Yeast as a Platform Cell Factory in Future Biorefineries

Microbial fermentations are the core of biorefineries as this process ensures value addition when the raw material is converted to desired fuels and chemicals. The development of efficient cell factories that can be used as biocatalysts in microbial fermentations is often the most time consuming and R&D intensive part in the development of a biorefinery. Most current biorefineries involve ethanol production, but there is much interest to upgrade the production of ethanol to other more valuable fuels like butanol and diesel. This can be done through simple replacement of the biocatalyst, which in this case is the yeast Saccharomyces cerevisiae, and replacement of the biocatalyst can often be done in a plug-and-play fashion with little requirement for retrofitting of the production facility.
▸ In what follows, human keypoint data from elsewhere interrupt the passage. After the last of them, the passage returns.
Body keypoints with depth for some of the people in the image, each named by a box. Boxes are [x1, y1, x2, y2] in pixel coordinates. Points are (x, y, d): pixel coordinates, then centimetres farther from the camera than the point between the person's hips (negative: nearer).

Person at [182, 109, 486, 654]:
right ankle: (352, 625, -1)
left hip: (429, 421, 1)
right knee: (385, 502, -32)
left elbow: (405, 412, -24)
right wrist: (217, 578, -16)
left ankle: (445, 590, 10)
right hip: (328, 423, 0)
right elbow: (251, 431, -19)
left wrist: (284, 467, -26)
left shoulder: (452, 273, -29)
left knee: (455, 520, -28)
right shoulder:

Besides its classical application in the production of bread, beer, wine and bioethanol, the yeast Saccharomyces cerevisiae is a widely used cell factory for production of fine chemicals such as resveratrol, and for production of pharmaceutical proteins such as human insulin and vaccines. In connection with the development of biorefineries for sustainable production of fuels and chemicals, there is much interest to use yeast as a cell factory due to its general acceptance in the industry, its robustness towards contaminations, its high alcohol tolerance, and its low pH tolerance. Further advantages of using yeast are that a large number of molecular biology techniques are available for this organism, there is a large experimental database available and there is an excellent research infrastructure.

In this lecture tools for advancing the design and engineering of novel, efficient yeast biocatalysts will be presented. This will involve both a number of novel synthetic biology tools that allows for rapid reconstruction of heterologous pathways, for tuning expression using promoter libraries and different expression vectors. Also different tools from metabolic engineering will be presented, e.g. methods for flux quantification and mapping of flux control. Finally methods from systems biology will be presented, as these may offer completely computerized design of cell factories in the future using so-called genome-scale metabolic models. Examples for how the metabolism of yeast can be engineered for production of novel fuels and chemicals will be presented, and it will be demonstrated how yeast can be engineered to produce a range of different products and hence can serve as a platform cell factory in modern biorefineries.